Objective
Your task is to transcribe the data in full.

Input material

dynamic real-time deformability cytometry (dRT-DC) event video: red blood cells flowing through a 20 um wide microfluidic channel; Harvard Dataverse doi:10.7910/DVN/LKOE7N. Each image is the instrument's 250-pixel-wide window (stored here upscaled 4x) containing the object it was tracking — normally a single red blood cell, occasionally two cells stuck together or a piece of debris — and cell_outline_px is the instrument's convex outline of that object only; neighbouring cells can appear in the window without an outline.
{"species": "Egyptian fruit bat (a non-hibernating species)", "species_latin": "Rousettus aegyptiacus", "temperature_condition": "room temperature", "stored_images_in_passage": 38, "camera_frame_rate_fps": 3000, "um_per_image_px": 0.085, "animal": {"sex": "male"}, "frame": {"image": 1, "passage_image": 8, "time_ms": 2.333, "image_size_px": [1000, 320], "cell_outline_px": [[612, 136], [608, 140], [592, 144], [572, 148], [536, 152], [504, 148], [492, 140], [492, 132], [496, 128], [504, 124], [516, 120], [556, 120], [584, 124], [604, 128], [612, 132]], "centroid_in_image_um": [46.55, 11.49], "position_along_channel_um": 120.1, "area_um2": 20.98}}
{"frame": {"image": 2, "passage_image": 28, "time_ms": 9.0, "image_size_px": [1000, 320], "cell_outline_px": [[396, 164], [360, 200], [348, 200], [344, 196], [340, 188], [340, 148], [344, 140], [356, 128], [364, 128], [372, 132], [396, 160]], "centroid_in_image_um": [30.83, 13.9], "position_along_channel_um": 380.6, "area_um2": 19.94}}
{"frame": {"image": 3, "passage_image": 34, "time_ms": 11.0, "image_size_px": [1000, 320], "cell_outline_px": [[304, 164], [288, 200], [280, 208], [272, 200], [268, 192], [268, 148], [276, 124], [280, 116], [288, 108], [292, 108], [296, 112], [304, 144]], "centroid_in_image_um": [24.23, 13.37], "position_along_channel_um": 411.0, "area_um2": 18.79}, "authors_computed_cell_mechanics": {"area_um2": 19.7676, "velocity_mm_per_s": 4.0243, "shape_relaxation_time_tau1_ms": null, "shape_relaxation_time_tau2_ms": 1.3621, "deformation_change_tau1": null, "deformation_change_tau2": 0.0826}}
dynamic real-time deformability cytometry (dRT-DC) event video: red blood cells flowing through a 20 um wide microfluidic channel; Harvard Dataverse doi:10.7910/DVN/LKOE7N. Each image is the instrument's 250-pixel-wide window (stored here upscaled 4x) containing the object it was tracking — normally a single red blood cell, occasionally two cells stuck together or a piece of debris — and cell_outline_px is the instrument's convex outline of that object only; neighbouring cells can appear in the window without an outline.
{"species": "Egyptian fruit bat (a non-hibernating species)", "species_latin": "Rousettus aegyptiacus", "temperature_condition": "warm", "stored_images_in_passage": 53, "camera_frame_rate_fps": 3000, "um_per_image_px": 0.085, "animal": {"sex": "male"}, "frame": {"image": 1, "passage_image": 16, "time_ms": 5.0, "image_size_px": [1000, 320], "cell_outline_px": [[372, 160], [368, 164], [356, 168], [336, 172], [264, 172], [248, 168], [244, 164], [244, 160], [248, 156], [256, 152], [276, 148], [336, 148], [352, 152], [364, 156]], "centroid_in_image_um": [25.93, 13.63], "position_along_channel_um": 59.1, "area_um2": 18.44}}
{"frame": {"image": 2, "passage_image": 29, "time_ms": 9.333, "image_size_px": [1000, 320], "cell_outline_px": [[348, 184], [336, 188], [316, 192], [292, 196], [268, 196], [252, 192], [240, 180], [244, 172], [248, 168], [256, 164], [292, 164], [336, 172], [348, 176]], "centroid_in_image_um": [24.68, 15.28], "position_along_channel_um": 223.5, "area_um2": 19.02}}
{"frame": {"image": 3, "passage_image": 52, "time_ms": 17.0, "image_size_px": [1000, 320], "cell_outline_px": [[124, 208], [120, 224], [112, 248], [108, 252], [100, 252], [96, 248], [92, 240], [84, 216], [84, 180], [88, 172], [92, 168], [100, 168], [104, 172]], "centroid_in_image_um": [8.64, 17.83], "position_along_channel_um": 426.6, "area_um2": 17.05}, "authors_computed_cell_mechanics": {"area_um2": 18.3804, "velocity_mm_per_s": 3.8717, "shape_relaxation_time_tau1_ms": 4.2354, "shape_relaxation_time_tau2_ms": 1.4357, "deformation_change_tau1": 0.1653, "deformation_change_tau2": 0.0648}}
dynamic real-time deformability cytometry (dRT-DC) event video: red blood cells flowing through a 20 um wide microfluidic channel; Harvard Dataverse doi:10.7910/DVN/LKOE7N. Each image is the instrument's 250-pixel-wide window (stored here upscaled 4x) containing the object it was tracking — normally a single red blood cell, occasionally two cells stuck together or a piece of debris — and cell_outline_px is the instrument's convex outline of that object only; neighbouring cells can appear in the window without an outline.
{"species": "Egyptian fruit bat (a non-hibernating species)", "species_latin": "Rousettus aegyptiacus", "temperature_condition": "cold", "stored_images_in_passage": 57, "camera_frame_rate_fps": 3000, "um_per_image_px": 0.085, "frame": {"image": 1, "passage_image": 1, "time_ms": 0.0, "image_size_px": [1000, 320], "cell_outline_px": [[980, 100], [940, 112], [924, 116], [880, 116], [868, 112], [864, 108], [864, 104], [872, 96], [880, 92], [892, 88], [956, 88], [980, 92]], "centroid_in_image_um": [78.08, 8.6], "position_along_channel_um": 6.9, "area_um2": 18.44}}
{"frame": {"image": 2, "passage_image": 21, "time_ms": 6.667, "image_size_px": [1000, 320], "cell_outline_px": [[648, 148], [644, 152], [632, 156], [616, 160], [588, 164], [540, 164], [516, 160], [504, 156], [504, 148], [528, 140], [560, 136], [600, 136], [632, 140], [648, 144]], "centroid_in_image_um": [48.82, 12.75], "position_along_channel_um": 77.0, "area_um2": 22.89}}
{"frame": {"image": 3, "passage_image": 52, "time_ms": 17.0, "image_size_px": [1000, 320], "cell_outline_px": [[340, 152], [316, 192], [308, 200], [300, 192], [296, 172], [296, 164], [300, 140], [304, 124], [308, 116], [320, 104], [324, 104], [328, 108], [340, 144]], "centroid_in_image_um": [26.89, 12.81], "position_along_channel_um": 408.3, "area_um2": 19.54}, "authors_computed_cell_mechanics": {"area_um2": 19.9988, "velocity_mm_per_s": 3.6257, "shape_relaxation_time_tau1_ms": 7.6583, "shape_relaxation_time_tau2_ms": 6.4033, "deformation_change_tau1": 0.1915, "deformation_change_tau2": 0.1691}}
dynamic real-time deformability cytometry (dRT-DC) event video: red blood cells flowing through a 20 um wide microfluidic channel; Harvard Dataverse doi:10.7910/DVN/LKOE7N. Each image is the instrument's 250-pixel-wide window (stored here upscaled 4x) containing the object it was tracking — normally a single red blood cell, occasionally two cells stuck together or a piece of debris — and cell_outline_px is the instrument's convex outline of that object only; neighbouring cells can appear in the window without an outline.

Written answer
dynamic real-time deformability cytometry (dRT-DC) event video: red blood cells flowing through a 20 um wide microfluidic channel; Harvard Dataverse doi:10.7910/DVN/LKOE7N. Each image is the instrument's 250-pixel-wide window (stored here upscaled 4x) containing the object it was tracking — normally a single red blood cell, occasionally two cells stuck together or a piece of debris — and cell_outline_px is the instrument's convex outline of that object only; neighbouring cells can appear in the window without an outline.
{"species": "Egyptian fruit bat (a non-hibernating species)", "species_latin": "Rousettus aegyptiacus", "temperature_condition": "room temperature", "stored_images_in_passage": 38, "camera_frame_rate_fps": 3000, "um_per_image_px": 0.085, "animal": {"sex": "male"}, "frame": {"image": 1, "passage_image": 8, "time_ms": 2.333, "image_size_px": [1000, 320], "cell_outline_px": [[612, 136], [608, 140], [592, 144], [572, 148], [536, 152], [504, 148], [492, 140], [492, 132], [496, 128], [504, 124], [516, 120], [556, 120], [584, 124], [604, 128], [612, 132]], "centroid_in_image_um": [46.55, 11.49], "position_along_channel_um": 120.1, "area_um2": 20.98}}
{"frame": {"image": 2, "passage_image": 28, "time_ms": 9.0, "image_size_px": [1000, 320], "cell_outline_px": [[396, 164], [360, 200], [348, 200], [344, 196], [340, 188], [340, 148], [344, 140], [356, 128], [364, 128], [372, 132], [396, 160]], "centroid_in_image_um": [30.83, 13.9], "position_along_channel_um": 380.6, "area_um2": 19.94}}
{"frame": {"image": 3, "passage_image": 34, "time_ms": 11.0, "image_size_px": [1000, 320], "cell_outline_px": [[304, 164], [288, 200], [280, 208], [272, 200], [268, 192], [268, 148], [276, 124], [280, 116], [288, 108], [292, 108], [296, 112], [304, 144]], "centroid_in_image_um": [24.23, 13.37], "position_along_channel_um": 411.0, "area_um2": 18.79}, "authors_computed_cell_mechanics": {"area_um2": 19.7676, "velocity_mm_per_s": 4.0243, "shape_relaxation_time_tau1_ms": null, "shape_relaxation_time_tau2_ms": 1.3621, "deformation_change_tau1": null, "deformation_change_tau2": 0.0826}}
dynamic real-time deformability cytometry (dRT-DC) event video: red blood cells flowing through a 20 um wide microfluidic channel; Harvard Dataverse doi:10.7910/DVN/LKOE7N. Each image is the instrument's 250-pixel-wide window (stored here upscaled 4x) containing the object it was tracking — normally a single red blood cell, occasionally two cells stuck together or a piece of debris — and cell_outline_px is the instrument's convex outline of that object only; neighbouring cells can appear in the window without an outline.
{"species": "Egyptian fruit bat (a non-hibernating species)", "species_latin": "Rousettus aegyptiacus", "temperature_condition": "warm", "stored_images_in_passage": 53, "camera_frame_rate_fps": 3000, "um_per_image_px": 0.085, "animal": {"sex": "male"}, "frame": {"image": 1, "passage_image": 16, "time_ms": 5.0, "image_size_px": [1000, 320], "cell_outline_px": [[372, 160], [368, 164], [356, 168], [336, 172], [264, 172], [248, 168], [244, 164], [244, 160], [248, 156], [256, 152], [276, 148], [336, 148], [352, 152], [364, 156]], "centroid_in_image_um": [25.93, 13.63], "position_along_channel_um": 59.1, "area_um2": 18.44}}
{"frame": {"image": 2, "passage_image": 29, "time_ms": 9.333, "image_size_px": [1000, 320], "cell_outline_px": [[348, 184], [336, 188], [316, 192], [292, 196], [268, 196], [252, 192], [240, 180], [244, 172], [248, 168], [256, 164], [292, 164], [336, 172], [348, 176]], "centroid_in_image_um": [24.68, 15.28], "position_along_channel_um": 223.5, "area_um2": 19.02}}
{"frame": {"image": 3, "passage_image": 52, "time_ms": 17.0, "image_size_px": [1000, 320], "cell_outline_px": [[124, 208], [120, 224], [112, 248], [108, 252], [100, 252], [96, 248], [92, 240], [84, 216], [84, 180], [88, 172], [92, 168], [100, 168], [104, 172]], "centroid_in_image_um": [8.64, 17.83], "position_along_channel_um": 426.6, "area_um2": 17.05}, "authors_computed_cell_mechanics": {"area_um2": 18.3804, "velocity_mm_per_s": 3.8717, "shape_relaxation_time_tau1_ms": 4.2354, "shape_relaxation_time_tau2_ms": 1.4357, "deformation_change_tau1": 0.1653, "deformation_change_tau2": 0.0648}}
dynamic real-time deformability cytometry (dRT-DC) event video: red blood cells flowing through a 20 um wide microfluidic channel; Harvard Dataverse doi:10.7910/DVN/LKOE7N. Each image is the instrument's 250-pixel-wide window (stored here upscaled 4x) containing the object it was tracking — normally a single red blood cell, occasionally two cells stuck together or a piece of debris — and cell_outline_px is the instrument's convex outline of that object only; neighbouring cells can appear in the window without an outline.
{"species": "Egyptian fruit bat (a non-hibernating species)", "species_latin": "Rousettus aegyptiacus", "temperature_condition": "cold", "stored_images_in_passage": 57, "camera_frame_rate_fps": 3000, "um_per_image_px": 0.085, "frame": {"image": 1, "passage_image": 1, "time_ms": 0.0, "image_size_px": [1000, 320], "cell_outline_px": [[980, 100], [940, 112], [924, 116], [880, 116], [868, 112], [864, 108], [864, 104], [872, 96], [880, 92], [892, 88], [956, 88], [980, 92]], "centroid_in_image_um": [78.08, 8.6], "position_along_channel_um": 6.9, "area_um2": 18.44}}
{"frame": {"image": 2, "passage_image": 21, "time_ms": 6.667, "image_size_px": [1000, 320], "cell_outline_px": [[648, 148], [644, 152], [632, 156], [616, 160], [588, 164], [540, 164], [516, 160], [504, 156], [504, 148], [528, 140], [560, 136], [600, 136], [632, 140], [648, 144]], "centroid_in_image_um": [48.82, 12.75], "position_along_channel_um": 77.0, "area_um2": 22.89}}
{"frame": {"image": 3, "passage_image": 52, "time_ms": 17.0, "image_size_px": [1000, 320], "cell_outline_px": [[340, 152], [316, 192], [308, 200], [300, 192], [296, 172], [296, 164], [300, 140], [304, 124], [308, 116], [320, 104], [324, 104], [328, 108], [340, 144]], "centroid_in_image_um": [26.89, 12.81], "position_along_channel_um": 408.3, "area_um2": 19.54}, "authors_computed_cell_mechanics": {"area_um2": 19.9988, "velocity_mm_per_s": 3.6257, "shape_relaxation_time_tau1_ms": 7.6583, "shape_relaxation_time_tau2_ms": 6.4033, "deformation_change_tau1": 0.1915, "deformation_change_tau2": 0.1691}}
dynamic real-time deformability cytometry (dRT-DC) event video: red blood cells flowing through a 20 um wide microfluidic channel; Harvard Dataverse doi:10.7910/DVN/LKOE7N. Each image is the instrument's 250-pixel-wide window (stored here upscaled 4x) containing the object it was tracking — normally a single red blood cell, occasionally two cells stuck together or a piece of debris — and cell_outline_px is the instrument's convex outline of that object only; neighbouring cells can appear in the window without an outline.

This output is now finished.